When starting a new practice take the time to notice how you are feeling. Do the concepts and suggestions sit well with you? Do they ring true to you? Do acknowledging and noticing these concepts in your own postural practice deepen your practice? Do you feel more balanced? Do you feel healthy? Have these come to you on your own some other time, in some other place?
This exploration of Sthira Sukham Asanam, or just the words sthira and sukha, is just meant as a brief reminder to take notice of the way things feel, juxtaposed and balanced. Try and notice where you feel like this naturally in your life. Try and notice this when you eat and when you exercise, sleep or socialize. Just let these soft, compact words sit in the back of your mind, meditate on what they mean to you, or forget about them completely, and see if they arise naturally in your own practice.
Two Yoga Asana’s to Practice and Develop Steadiness and Ease
To bring these concepts into practice, let’s look to the trees and the mountains.
Tadasana (Mountain Posture)
Think of the characteristics of a mountain, serenely standing, imperceptibly shifting, infinitely steadfast, and peacefully reaching up towards the sky and down towards Earth’s center. Think of your own description of a mountain’s way of being.
- Stand at the top of your mat with feet parallel and slightly separated, arms by your sides.
- Reach up through the top of your head, keeping chin level to the ground, and feel the spine lengthen, as though a rope is pulling in two directions – towards the sky from the top of your head – and towards the center of the Earth, from the bottom of your feet.

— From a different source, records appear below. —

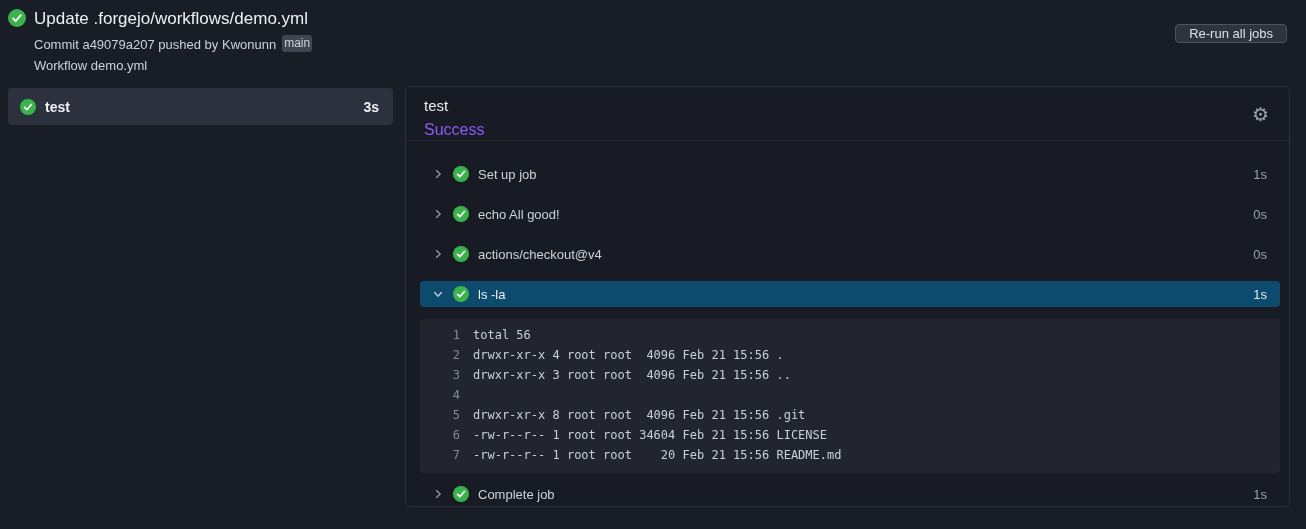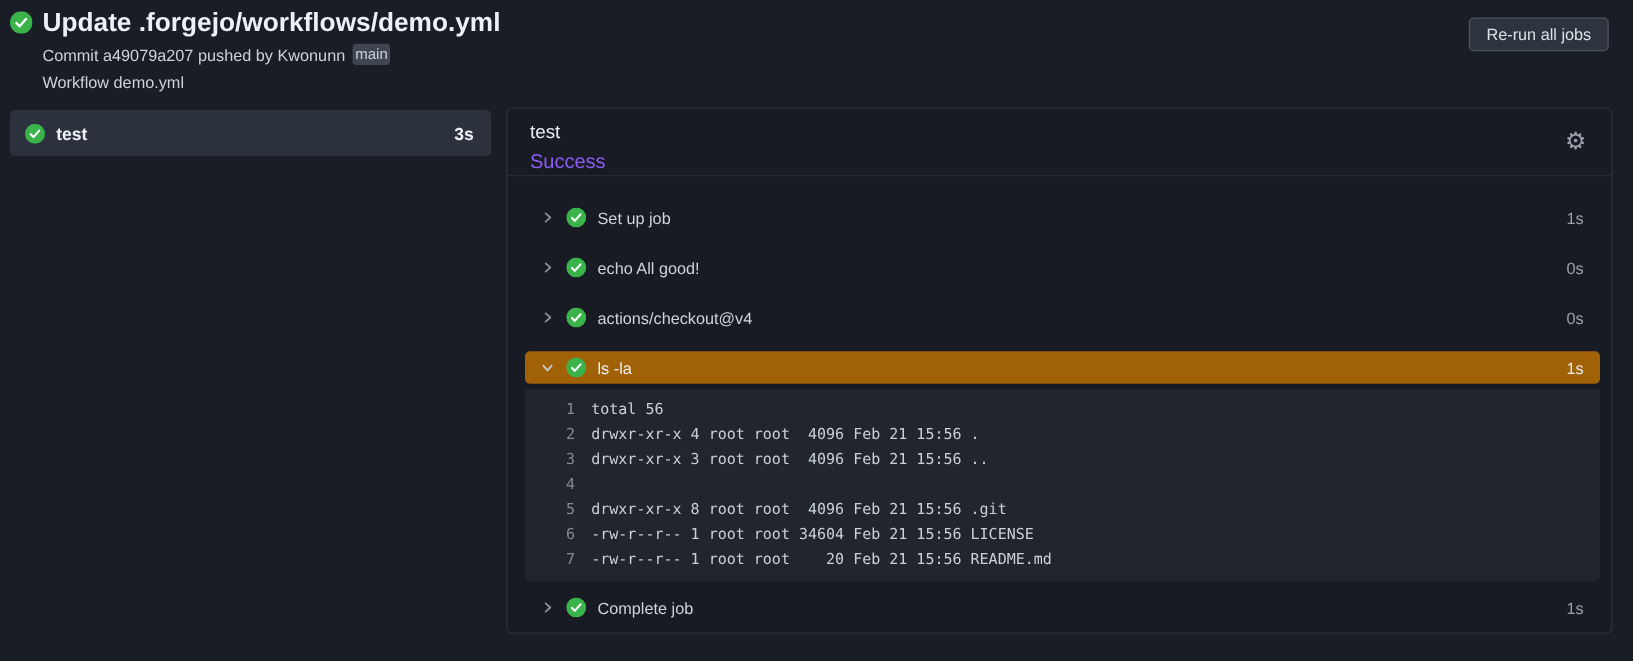--- a/index.html
+++ b/index.html
@@ -8,30 +8,30 @@
     width: 1306px; height: 529px;
     background: #191d25;
     font-family: "Liberation Sans", sans-serif;
     overflow: hidden;
   }
   .app { position: relative; width: 1306px; height: 529px; }
 
   
   .run-header { position: absolute; top: 9px; left: 8px; display: flex; gap: 8px; }
   .check { display: inline-flex; flex: none; }
-  .run-title { margin: 0; font-size: 21px; font-weight: 700; color: #edf0f4; line-height: 20px; }
+  .run-title { margin: 0; font-size: 17px; font-weight: 400; color: #edf0f4; line-height: 20px; }
   .meta-line { font-size: 13px; color: #ccd3db; margin-top: 6px; display: flex; align-items: flex-end; line-height: 15px; }
   .meta-line .sp { white-space: pre; }
   .link-plain { color: #ccd3db; text-decoration: none; }
   .branch-badge {
     background: #3f4651; color: #ccd3db; font-size: 12px;
     padding: 1px 2px; border-radius: 3px; margin-left: 6px; line-height: 15px;
   }
   .rerun-btn {
-    position: absolute; top: 14px; right: 19px; height: 27px; padding: 4px 13px;
+    position: absolute; top: 24px; right: 19px; height: 19px; padding: 4px 13px;
     background: #2d343e; border: 1px solid #4b5460; border-radius: 4px;
     color: #dbe1e8; font-size: 13px; display: inline-flex; align-items: center;
     cursor: pointer; font-family: inherit;
   }
 
   
   .sidebar-job {
     position: absolute; left: 8px; top: 88px; width: 385px; height: 37px;
     background: #2b323e; border-radius: 4px;
     display: flex; align-items: center; gap: 9px; padding: 0 14px 0 12px; cursor: pointer;
@@ -50,21 +50,21 @@
   .gear {
     position: absolute; right: 20px; top: 50%; transform: translateY(-50%);
     color: #9aa2ad; font-size: 19px; line-height: 19px; cursor: pointer;
   }
 
   .steps { padding-top: 20px; }
   .step-row {
     height: 26px; margin: 0 9px 14px 14px; padding: 0 13px 0 12px;
     display: flex; align-items: center; gap: 9px; border-radius: 4px; cursor: pointer;
   }
-  .step-row.expanded { background: #a16207; margin-bottom: 4px; justify-content: space-between; }
+  .step-row.expanded { background: #0c4a6e; margin-bottom: 12px; justify-content: space-between; }
   .chev { color: #8b93a0; display: inline-flex; width: 12px; flex: none; }
   .expanded .chev { color: #c6ccd4; }
   .step-label { flex: 1; font-size: 13px; color: #ccd3dc; }
   .expanded .step-label { color: #eef1f5; }
   .step-duration { font-size: 13px; color: #9aa1ab; }
   .expanded .step-duration { color: #e8ecf0; }
 
   .log-block {
     margin: 0 9px 8px 14px; background: #22252e;
     padding: 6px 0 8px; border-radius: 0 0 4px 4px;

- Balance your weight left to right, and front to back. Press into the balls of you feet and the heels.
- Engage your abdominal muscles gently, inwardly rotate your thighs and release your tailbone down.
- Soften your ribs.
- Breathe evenly and fully.
- Close your eyes, and notice yourself, notice your surroundings, notice your balance, notice if you could stay here for a long time, or if you are in discomfort.
Vrksasana (Tree Posture)
Trees are an excellent example of Sthira Sukham Asanam. Take a walk and observe the trees, take note of your observations and bring them back to your mat. They remain upright without rigidity. They energetically and emphatically reach up, out, and down, but the leaves and the ends of the branches playfully wave this way and that, responding to the wind and rain and change of the season with a gentle grace.
- Stand tall in Tadasana (see above)
- Find a focal point somewhere on a wall in front of you to help with your balance.

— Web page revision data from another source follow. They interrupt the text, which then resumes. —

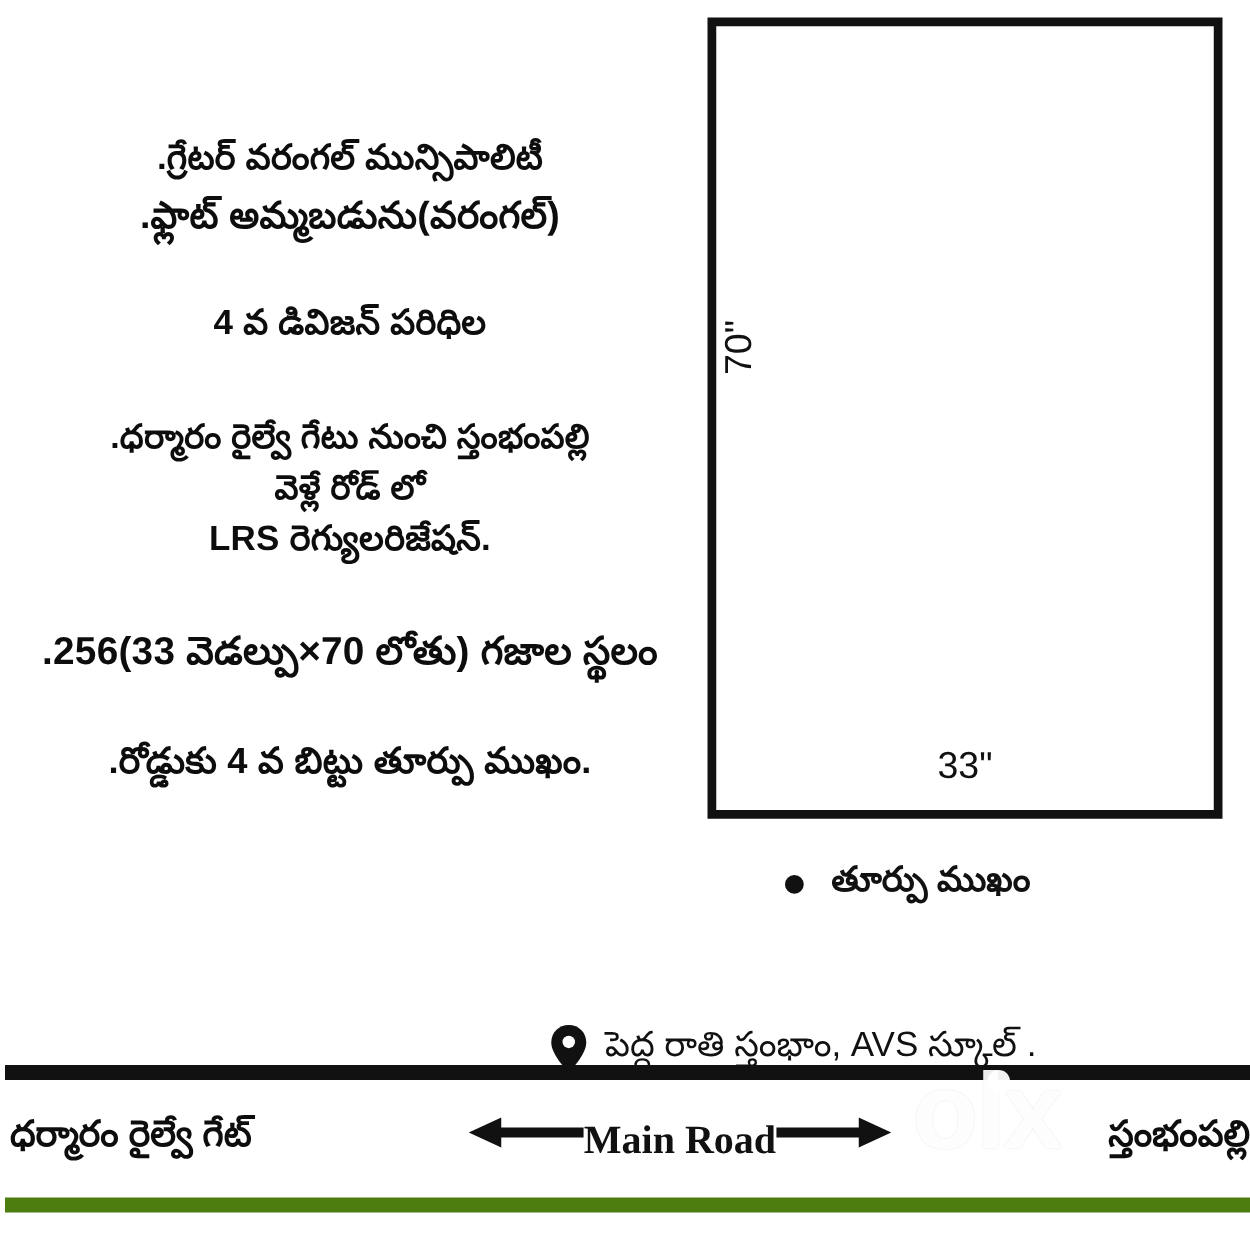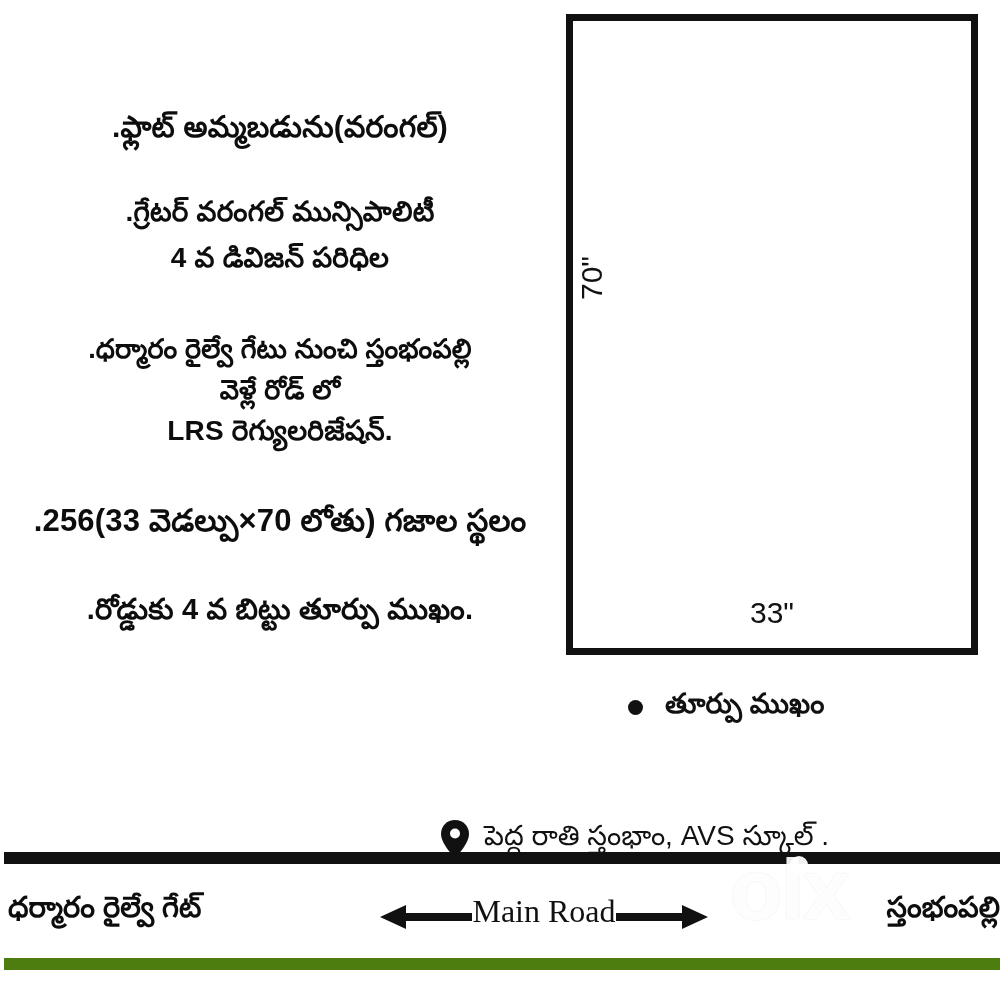--- a/index.html
+++ b/index.html
@@ -142,21 +142,22 @@
   .road-left-label, .road-right-label {
     font-size: 29px;
     font-weight: 700;
     color: #0d0d0d;
     white-space: nowrap;
   }
   .road-left-label { margin-left: 4px; }
   .road-right-label { margin-right: 4px; }
   .road-center {
     display: flex;
-    align-items: flex-end;
+    align-items: flex-start;
+    font-weight: bold;
   }
   .road-name {
     font-family: "Liberation Serif", serif;
     font-size: 32px;
     color: #111111;
     white-space: nowrap;
   }
   .arrow {
     width: 92px;
     height: 26px;
@@ -189,22 +190,22 @@
     border-radius: 50%;
     background: rgba(255,255,255,0.95);
   }
 </style>
 </head>
 <body>
 
 <div id="stage">
 
   <div class="left-col">
+    <div class="line l2">.గ్రేటర్ వరంగల్ మున్సిపాలిటీ</div>
     <div class="line l1">.ఫ్లాట్ అమ్మబడును(వరంగల్)</div>
-    <div class="line l2">.గ్రేటర్ వరంగల్ మున్సిపాలిటీ</div>
     <div class="line l3">4 వ డివిజన్ పరిధిల</div>
     <div class="line l4">.ధర్మారం రైల్వే గేటు నుంచి స్తంభంపల్లి</div>
     <div class="line l5">వెళ్లే రోడ్ లో</div>
     <div class="line l6">LRS రెగ్యులరిజేషన్.</div>
     <div class="line l7">.256(33 వెడల్పు×70 లోతు) గజాల స్థలం</div>
     <div class="line l8">.రోడ్డుకు 4 వ బిట్టు తూర్పు ముఖం.</div>
   </div>
 
   <div class="plot-box"></div>
   <div class="dim-v">70"</div>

- Bend one knee and draw the knee up to hip level.
- Take hold of the knee and draw it out to the side.
- Place the raised foot against your thigh, calf, or ankle (Depending on flexibility, do not place the weight of the foot on the knee)
- Press your palms together in front of your chest in a prayer position.

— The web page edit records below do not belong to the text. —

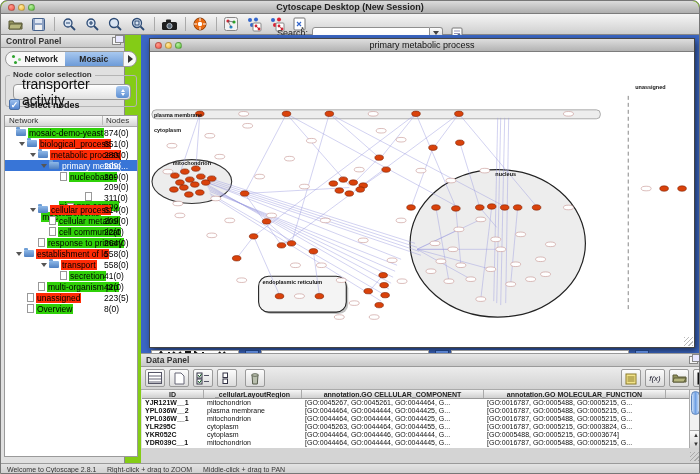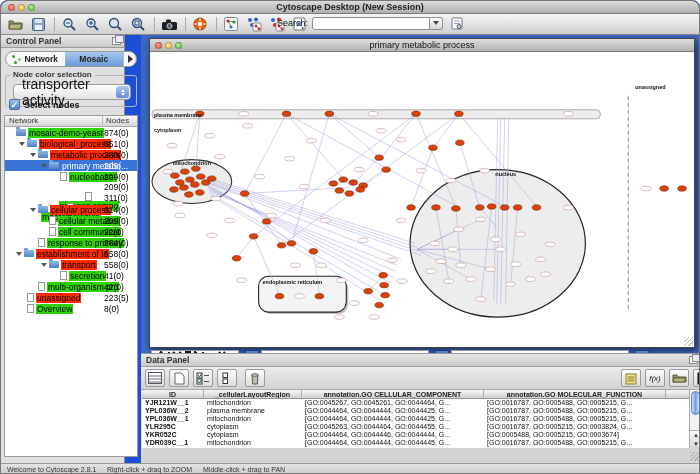--- a/index.html
+++ b/index.html
@@ -1,37 +1,37 @@
 <!DOCTYPE html>
 <html><head>
 <meta charset="utf-8">
 <style>
   * { margin:0; padding:0; box-sizing:border-box; }
   html,body { width:700px; height:474px; font-family:"Liberation Sans",sans-serif; }
-  .app { position:relative; width:700px; height:474px; background:#1d4ed8; overflow:hidden;
+  .app { position:relative; width:700px; height:474px; background:#84cc16; overflow:hidden;
          border-radius:7px 7px 0 0; border:1px solid #777; }
 
   
   .titlebar { position:absolute; left:0; top:0; width:100%; height:13px;
     background:linear-gradient(#dcdcdc,#aeaeae); border-bottom:1px solid #7c7c7c;
     border-radius:7px 7px 0 0; }
   .titlebar .title { position:absolute; width:100%; text-align:center; top:1px;
     font-size:9px; font-weight:bold; color:#222; }
   .tl { position:absolute; top:3px; width:7px; height:7px; border-radius:50%; border:1px solid rgba(0,0,0,.25); }
   .tl.red { background:radial-gradient(circle at 35% 30%, #ff9a8a, #f5554a); }
   .tl.yel { background:radial-gradient(circle at 35% 30%, #ffe9a0, #f5b935); }
   .tl.grn { background:radial-gradient(circle at 35% 30%, #b8f0a0, #58c135); }
 
   
   .toolbar { position:absolute; left:0; top:13px; width:100%; height:21px;
     background:linear-gradient(#f5f5f5,#cfcfcf); border-bottom:1px solid #8a8a8a;
     display:flex; align-items:center; }
   .tb-ic { width:18px; height:16px; margin-left:5px; display:flex; align-items:center; justify-content:center; }
   .tb-sep { width:1px; height:14px; background:#aaa; margin-left:7px; }
-  .searchbar { position:absolute; left:276px; top:1px; display:flex; align-items:center;text-align:center; }
+  .searchbar { position:absolute; left:276px; top:11px; display:flex; align-items:center;text-align:center; }
   .searchbar .slabel { font-size:9px; color:#222; margin-right:4px; }
   .search-field { width:118px; height:13px; background:#fff; border:1px solid #8f8f8f;
     border-radius:3px 0 0 3px; }
   .search-drop { width:13px; height:13px; background:linear-gradient(#fdfdfd,#d6d6d6);
     border:1px solid #8f8f8f; border-left:none; border-radius:0 3px 3px 0;
     display:flex; align-items:center; justify-content:center; }
   .search-drop::after { content:""; border:3px solid transparent; border-top:4px solid #444; margin-top:3px; }
 
   
   .control-panel { position:absolute; left:0; top:34px; width:124px; height:428px;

- Press the raised foot into the thigh, and the thigh back into the foot, and draw in and up through the midline of your body, gently lengthening your spine.
- Reach your arms overhead and separate your palms.
- Think of a tree, think of the leaves playing at the ends of your fingertips, smile at the stability of your roots reaching far into the ground. If you fall over, be kind to yourself, take a few breaths, and reach again for the light of the sun.